A characterisation of edge-affine 2-arc-transitive covers of K2n,2n

Abstract

The family of finite 2-arc-transitive graphs of a given valency is closed under forming non-trivial normal quotients, and graphs in this family having no non-trivial normal quotient are called ‘basic’. To date, the vast majority of work in the literature has focused on classifying these ‘basic’ graphs. By contrast we give here a characterisation of the normal covers of the ‘basic’ 2-arc-transitive graphs $K_{2^n,2^n}$ for $n\ge 2$. The characterisation identified the special role of graphs associated with a subgroup of automorphisms called an n-dimensional mixed dihedral group. This is a group H with two subgroups X and Y, each elementary abelian of order $2^n$, such that $X\cap Y=1$, H is generated by $X\cup Y$, and $H/H^{\prime }\cong X\times Y$.

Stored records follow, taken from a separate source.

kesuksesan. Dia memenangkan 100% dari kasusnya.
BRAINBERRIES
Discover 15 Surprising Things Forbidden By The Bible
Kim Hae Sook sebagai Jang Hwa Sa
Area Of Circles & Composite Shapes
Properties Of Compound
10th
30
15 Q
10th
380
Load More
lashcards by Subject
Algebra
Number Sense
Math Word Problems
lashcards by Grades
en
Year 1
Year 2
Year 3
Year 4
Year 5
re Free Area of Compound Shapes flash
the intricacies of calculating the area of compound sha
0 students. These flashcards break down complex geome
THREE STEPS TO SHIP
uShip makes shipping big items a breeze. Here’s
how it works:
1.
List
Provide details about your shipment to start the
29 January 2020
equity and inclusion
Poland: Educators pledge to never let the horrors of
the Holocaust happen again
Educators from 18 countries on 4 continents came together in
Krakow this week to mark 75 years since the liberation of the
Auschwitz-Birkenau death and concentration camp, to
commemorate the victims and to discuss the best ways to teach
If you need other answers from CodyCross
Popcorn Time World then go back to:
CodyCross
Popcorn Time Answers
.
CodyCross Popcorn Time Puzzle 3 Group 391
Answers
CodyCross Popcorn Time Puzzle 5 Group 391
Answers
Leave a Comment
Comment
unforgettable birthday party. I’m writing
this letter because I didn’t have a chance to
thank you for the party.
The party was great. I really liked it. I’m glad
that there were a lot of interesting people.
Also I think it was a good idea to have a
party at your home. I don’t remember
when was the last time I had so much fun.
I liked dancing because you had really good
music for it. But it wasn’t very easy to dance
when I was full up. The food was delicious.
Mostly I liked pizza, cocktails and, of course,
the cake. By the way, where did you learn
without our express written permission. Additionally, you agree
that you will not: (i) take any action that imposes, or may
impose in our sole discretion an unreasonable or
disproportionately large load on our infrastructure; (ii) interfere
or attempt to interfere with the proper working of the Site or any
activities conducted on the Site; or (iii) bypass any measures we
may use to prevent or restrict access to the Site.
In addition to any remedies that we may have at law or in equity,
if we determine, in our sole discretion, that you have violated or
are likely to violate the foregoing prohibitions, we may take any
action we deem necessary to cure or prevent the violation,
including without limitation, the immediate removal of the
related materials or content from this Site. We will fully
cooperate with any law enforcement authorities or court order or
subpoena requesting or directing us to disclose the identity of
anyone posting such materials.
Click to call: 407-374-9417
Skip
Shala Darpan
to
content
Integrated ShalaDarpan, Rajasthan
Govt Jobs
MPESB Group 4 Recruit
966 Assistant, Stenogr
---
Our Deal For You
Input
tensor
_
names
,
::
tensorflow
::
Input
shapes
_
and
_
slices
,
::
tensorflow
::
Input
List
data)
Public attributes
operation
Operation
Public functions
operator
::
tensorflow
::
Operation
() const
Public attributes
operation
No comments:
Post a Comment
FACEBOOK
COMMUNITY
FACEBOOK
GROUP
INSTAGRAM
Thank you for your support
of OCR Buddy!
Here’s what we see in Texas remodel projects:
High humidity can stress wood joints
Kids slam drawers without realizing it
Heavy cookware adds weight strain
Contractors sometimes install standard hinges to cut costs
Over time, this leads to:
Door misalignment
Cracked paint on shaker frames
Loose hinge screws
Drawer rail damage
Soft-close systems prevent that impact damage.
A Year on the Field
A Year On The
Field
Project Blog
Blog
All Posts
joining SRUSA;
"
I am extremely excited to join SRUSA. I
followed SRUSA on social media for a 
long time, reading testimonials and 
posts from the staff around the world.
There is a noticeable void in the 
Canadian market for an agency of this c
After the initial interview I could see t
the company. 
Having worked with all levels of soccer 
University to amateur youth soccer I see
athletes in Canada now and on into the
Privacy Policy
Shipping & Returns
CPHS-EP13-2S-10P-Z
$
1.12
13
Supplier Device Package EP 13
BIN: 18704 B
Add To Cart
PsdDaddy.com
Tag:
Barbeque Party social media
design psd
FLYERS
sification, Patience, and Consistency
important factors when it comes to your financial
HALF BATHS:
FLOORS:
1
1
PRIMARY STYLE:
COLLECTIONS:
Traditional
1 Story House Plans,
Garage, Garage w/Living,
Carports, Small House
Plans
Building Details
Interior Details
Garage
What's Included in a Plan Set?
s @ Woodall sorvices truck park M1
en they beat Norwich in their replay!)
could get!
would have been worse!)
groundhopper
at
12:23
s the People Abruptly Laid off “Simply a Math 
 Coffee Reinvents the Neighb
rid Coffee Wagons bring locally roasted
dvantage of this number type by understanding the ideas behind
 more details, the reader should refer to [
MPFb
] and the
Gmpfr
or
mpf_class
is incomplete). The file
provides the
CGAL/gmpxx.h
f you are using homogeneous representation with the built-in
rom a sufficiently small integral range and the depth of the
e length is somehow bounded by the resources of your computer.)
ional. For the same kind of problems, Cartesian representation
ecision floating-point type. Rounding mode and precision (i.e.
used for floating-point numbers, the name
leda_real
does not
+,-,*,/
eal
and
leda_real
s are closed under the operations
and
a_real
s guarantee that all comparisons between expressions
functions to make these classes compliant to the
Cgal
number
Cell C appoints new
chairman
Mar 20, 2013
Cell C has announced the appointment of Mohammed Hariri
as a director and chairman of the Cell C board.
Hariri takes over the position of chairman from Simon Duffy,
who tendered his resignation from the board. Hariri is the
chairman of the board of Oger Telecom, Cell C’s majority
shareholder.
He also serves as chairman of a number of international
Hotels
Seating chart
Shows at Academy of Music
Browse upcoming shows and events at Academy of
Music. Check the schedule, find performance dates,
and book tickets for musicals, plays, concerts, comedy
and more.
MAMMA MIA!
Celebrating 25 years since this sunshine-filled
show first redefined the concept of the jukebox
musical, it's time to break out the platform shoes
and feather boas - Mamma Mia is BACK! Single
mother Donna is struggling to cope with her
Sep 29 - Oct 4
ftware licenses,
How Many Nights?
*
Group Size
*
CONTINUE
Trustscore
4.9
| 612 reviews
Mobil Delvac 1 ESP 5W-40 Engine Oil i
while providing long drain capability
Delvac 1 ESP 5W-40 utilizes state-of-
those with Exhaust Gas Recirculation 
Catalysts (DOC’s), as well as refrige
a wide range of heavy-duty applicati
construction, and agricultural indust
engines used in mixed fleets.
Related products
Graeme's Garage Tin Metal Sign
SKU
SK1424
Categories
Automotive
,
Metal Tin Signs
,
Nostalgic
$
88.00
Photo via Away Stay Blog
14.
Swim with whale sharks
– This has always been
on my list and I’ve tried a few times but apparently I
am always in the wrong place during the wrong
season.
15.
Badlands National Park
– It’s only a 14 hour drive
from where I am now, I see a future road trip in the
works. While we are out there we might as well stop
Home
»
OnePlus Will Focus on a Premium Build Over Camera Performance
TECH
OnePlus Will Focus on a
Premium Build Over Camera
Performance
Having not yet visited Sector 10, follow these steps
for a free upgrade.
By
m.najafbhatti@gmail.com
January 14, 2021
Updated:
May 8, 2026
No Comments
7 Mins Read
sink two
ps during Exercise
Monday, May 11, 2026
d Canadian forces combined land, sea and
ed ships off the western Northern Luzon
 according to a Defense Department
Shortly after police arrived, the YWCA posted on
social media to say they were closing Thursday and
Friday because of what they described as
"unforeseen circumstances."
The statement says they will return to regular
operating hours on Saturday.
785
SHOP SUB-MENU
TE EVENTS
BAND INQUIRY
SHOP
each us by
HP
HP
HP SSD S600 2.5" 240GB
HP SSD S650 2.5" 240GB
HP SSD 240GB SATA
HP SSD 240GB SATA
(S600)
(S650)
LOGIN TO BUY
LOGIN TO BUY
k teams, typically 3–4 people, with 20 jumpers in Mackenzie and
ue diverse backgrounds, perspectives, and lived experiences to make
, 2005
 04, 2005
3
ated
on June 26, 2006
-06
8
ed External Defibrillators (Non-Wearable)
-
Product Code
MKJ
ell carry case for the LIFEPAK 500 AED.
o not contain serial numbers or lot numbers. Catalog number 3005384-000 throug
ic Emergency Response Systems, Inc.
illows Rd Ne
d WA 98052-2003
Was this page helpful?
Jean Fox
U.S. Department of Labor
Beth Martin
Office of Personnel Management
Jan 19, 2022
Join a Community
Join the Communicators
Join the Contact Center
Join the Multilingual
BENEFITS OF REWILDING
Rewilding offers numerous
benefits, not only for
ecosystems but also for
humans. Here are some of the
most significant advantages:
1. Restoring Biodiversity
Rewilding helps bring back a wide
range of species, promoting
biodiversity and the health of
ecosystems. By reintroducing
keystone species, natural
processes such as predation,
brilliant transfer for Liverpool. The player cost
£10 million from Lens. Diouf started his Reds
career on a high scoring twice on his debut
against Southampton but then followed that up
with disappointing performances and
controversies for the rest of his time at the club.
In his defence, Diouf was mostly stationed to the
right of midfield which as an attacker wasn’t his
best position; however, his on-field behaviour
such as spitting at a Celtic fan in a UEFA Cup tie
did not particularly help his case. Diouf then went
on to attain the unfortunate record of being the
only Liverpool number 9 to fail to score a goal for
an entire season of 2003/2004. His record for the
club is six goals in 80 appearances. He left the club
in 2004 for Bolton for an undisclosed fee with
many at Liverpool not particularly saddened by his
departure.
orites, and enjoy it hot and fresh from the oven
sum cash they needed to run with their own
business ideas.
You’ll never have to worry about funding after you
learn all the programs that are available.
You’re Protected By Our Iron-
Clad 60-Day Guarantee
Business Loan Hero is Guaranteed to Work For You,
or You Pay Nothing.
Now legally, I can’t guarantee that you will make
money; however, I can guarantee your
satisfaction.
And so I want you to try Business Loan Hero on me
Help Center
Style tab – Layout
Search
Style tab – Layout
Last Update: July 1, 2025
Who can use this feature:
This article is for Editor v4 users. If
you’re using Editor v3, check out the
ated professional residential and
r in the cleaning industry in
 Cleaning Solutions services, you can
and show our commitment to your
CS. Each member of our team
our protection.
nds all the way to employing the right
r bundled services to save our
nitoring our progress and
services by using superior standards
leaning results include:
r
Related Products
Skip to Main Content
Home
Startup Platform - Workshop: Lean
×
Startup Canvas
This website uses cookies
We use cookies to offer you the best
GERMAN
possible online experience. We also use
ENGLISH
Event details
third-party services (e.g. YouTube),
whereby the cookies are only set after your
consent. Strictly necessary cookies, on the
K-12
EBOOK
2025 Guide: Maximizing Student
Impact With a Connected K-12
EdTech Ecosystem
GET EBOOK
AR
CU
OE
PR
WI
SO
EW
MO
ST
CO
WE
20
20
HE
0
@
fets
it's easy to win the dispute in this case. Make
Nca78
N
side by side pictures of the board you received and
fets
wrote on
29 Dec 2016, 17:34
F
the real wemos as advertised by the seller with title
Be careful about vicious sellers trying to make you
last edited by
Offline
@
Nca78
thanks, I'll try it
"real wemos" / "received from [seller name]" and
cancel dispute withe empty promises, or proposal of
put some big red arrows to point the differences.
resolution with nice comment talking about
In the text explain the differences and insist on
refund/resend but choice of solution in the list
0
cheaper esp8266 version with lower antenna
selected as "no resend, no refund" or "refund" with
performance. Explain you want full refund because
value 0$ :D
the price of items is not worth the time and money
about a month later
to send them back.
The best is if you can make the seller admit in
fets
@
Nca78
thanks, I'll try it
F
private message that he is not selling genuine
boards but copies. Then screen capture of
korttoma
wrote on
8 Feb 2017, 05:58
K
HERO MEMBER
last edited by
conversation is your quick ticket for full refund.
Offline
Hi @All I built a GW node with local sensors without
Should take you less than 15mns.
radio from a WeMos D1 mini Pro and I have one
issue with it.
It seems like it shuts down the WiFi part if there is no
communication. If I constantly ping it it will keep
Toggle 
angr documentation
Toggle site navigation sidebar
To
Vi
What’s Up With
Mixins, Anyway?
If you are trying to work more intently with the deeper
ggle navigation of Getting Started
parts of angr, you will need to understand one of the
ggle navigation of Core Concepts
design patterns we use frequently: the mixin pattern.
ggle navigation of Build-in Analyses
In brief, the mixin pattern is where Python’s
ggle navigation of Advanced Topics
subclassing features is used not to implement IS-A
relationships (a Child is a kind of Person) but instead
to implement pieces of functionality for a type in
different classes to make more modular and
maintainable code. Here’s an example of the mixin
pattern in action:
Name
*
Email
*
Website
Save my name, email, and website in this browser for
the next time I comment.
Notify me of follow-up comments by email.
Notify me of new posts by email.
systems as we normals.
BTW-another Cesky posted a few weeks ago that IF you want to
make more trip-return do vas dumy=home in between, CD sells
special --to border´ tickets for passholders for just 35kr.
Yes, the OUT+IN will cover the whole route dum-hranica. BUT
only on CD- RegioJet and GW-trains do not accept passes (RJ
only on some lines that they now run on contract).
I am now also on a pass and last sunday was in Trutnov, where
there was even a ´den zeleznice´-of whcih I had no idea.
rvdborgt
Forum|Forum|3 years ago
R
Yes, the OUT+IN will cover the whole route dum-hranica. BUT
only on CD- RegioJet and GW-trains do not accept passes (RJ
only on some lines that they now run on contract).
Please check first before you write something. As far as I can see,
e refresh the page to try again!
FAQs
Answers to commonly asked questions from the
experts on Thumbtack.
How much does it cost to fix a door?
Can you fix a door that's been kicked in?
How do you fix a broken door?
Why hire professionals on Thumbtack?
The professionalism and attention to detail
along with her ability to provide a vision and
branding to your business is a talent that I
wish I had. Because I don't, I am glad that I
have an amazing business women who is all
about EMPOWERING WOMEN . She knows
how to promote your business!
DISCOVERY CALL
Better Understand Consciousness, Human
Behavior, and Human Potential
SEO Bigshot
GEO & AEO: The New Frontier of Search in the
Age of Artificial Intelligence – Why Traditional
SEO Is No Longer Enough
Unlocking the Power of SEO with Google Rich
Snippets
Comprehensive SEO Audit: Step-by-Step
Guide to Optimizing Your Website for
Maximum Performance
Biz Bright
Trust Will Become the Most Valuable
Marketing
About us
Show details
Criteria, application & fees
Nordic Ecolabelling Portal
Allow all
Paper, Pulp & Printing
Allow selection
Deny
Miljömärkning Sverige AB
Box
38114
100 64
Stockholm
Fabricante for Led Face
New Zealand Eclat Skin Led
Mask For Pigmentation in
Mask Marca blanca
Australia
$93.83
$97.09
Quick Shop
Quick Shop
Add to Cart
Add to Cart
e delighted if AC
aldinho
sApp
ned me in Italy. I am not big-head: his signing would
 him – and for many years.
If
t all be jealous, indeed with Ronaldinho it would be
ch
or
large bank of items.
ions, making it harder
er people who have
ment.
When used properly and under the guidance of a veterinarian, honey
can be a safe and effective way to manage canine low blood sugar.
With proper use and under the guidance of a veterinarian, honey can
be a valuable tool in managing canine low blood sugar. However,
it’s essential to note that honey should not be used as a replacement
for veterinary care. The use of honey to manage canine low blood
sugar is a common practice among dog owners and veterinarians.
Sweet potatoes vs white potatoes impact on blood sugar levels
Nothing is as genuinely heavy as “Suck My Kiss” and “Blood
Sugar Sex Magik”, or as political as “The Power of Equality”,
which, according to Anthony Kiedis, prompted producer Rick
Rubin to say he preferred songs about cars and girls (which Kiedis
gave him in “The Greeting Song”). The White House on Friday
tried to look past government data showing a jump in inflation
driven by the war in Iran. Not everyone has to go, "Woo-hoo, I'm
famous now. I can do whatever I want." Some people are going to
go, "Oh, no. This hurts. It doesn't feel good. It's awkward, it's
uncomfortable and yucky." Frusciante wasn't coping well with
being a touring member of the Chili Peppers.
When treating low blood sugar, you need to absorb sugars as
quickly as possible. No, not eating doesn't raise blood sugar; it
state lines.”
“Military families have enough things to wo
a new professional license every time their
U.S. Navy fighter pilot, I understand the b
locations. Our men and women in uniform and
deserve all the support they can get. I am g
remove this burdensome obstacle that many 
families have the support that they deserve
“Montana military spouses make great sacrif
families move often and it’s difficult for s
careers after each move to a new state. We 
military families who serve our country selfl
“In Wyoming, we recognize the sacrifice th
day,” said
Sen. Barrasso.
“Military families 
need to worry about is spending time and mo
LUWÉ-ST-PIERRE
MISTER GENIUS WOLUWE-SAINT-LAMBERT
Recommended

Our characterisation shows that each 2-arc-transitive normal cover of $K_{2^n,2^n}$ is either itself a Cayley graph, or is the line graph of a Cayley graph of an n-dimensional mixed dihedral group. In the latter case, we show that the 2-arc-transitive group acting on the normal cover of $K_{2^n,2^n}$ induces an edge-affine action on $K_{2^n,2^n}$ (and we show that such actions are one of just four possible types of 2-arc-transitive actions on $K_{2^n,2^n}$). As a partial converse, we provide a graph theoretic characterisation of n-dimensional mixed dihedral groups, and finally, for each $n\ge 2$, we give an explicit construction of an n-dimensional mixed dihedral group which is a 2-group of order $2^{n^2+2n}$, and a corresponding 2-arc-transitive normal cover of 2-power order of $K_{2^n,2^n}$. Note that these results partially address a problem proposed by Caiheng Li concerning normal covers of prime power order of the ‘basic’ 2-arc-transitive graphs.